Many factors can contribute to a spindle failing, but the leading cause is from contamination, such as chips or condensation. The humid atmosphere created in many machines, especially closed-type ones, further contributes to contamination. When the spindle is operating, its temperature is hot, and when the spindle is stopped it begins to cool, causing a “chimney effect” to occur in the spindle and bearings. Most coolants are water-based, which can lead to rust forming inside the spindle. In addition, spindle seals can fail over time, leaving an opening for other contaminates to enter.
Because it is difficult to predict spindle failure, the frequency of the machine’s operation as well as the overall application, can play a role in the life of a spindle. If a machine is operating 24/7 in a vigorous environment, more stress is applied to the spindle system as opposed to a machine running occasionally. To extend the life of the spindle system, identify potential problems before it becomes a full-blown failure.
Spindles truly are the heart of any machine. The goal of spindle service is to keep companies operating at peak capacity by minimizing any disruption to productivity. If machine failure occurs, spindle service can quickly repair the spindle, evaluate the entire system, and get the machine operating again.
Proactive measures for a spindle system include creating a routine maintenance program. When possible, schedule downtime to inspect, clean and lubricate the system. Also, conduct a spindle vibration analysis, establish a baseline for performance, and test the system at periodic intervals. Vibration can be a telltale sign of trouble. Therefore, performing a vibration analysis detects problems in the initial stages.
Proactively train employees to listen for any changes in sound. A spindle in trouble generally gives off warnings, noted by unusual noises, rattling or grinding sounds. Further, examine part pieces the machine completes. If the tolerances are off and not up to specification, the spindle could be in trouble. The ability to detect problems in its early stages will prove less expensive and minimize machine downtime.
If the spindle system does fail, consider three options: repair it yourself, purchase a new system, or have it serviced. In most cases, the latter is the best option. Depending on the type of spindle, service can be performed within days. A belt-driven spindle involving replacing seals and bearings can be serviced and back in operation within a few days. Whereas, motorized spindle service involves motor analysis, removing moisture, replacing the stator and windings, etc. is more intensive and can take longer.
A repaired spindle typically costs about 40% less than a new spindle. While in many instances it makes sense to have your spindle serviced, sometimes it is better to purchase new. A general rule of thumb is once repair costs start approaching the cost of a new spindle (when the cost is less than 25% of a new spindle) it is better to purchase a new one.

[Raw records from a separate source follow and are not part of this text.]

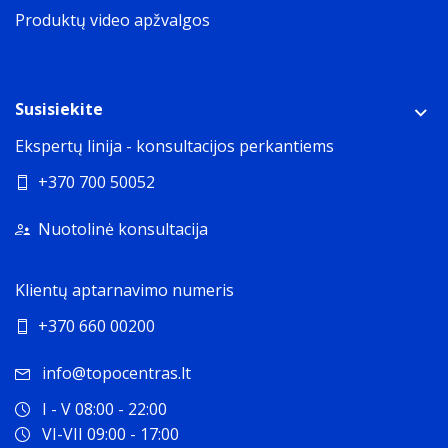
Produktų video apžvalgos
5,37 kg
Susisiekite
Ekspertų linija - konsultacijos perkantiems
+370 700 50052
Nuotolinė konsultacija
Klientų aptarnavimo numeris
+370 660 00200
info@topocentras.lt
I - V 08:00 - 22:00
VI-VII 09:00 - 17:00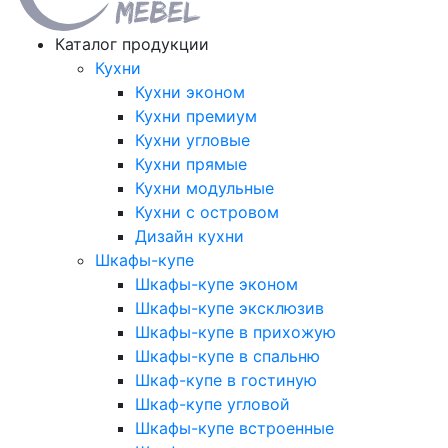
Каталог продукции
Кухни
Кухни эконом
Кухни премиум
Кухни угловые
Кухни прямые
Кухни модульные
Кухни с островом
Дизайн кухни
Шкафы-купе
Шкафы-купе эконом
Шкафы-купе эксклюзив
Шкафы-купе в прихожую
Шкафы-купе в спальню
Шкаф-купе в гостиную
Шкаф-купе угловой
Шкафы-купе встроенные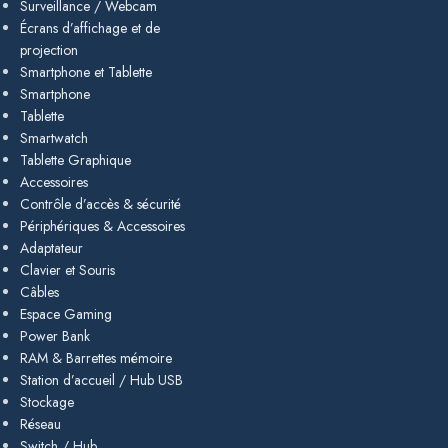
Surveillance / Webcam
Écrans d’affichage et de
projection
Smartphone et Tablette
Smartphone
Tablette
Smartwatch
Tablette Graphique
Accessoires
Contrôle d’accès & sécurité
Périphériques & Accessoires
Adaptateur
Clavier et Souris
Câbles
Espace Gaming
Power Bank
RAM & Barrettes mémoire
Station d’accueil / Hub USB
Stockage
Réseau
Switch / Hub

Finally, if a spindle fails the real issue could be with the slides. Damaged slides can affect the performance of the spindle. When the spindle system is getting serviced, the process of repairing slides is not complex. Slides are relatively simple in design and contain just a few parts. Instead of replacing them or purchasing new slides, repairing offers cost savings on average about 50% less than the cost of new slides. Cleanliness is the best way to keeping your slides operating well. During scheduled routine maintenance on the spindle system, lubricate the slides and brush dirt and debris off the slide covers.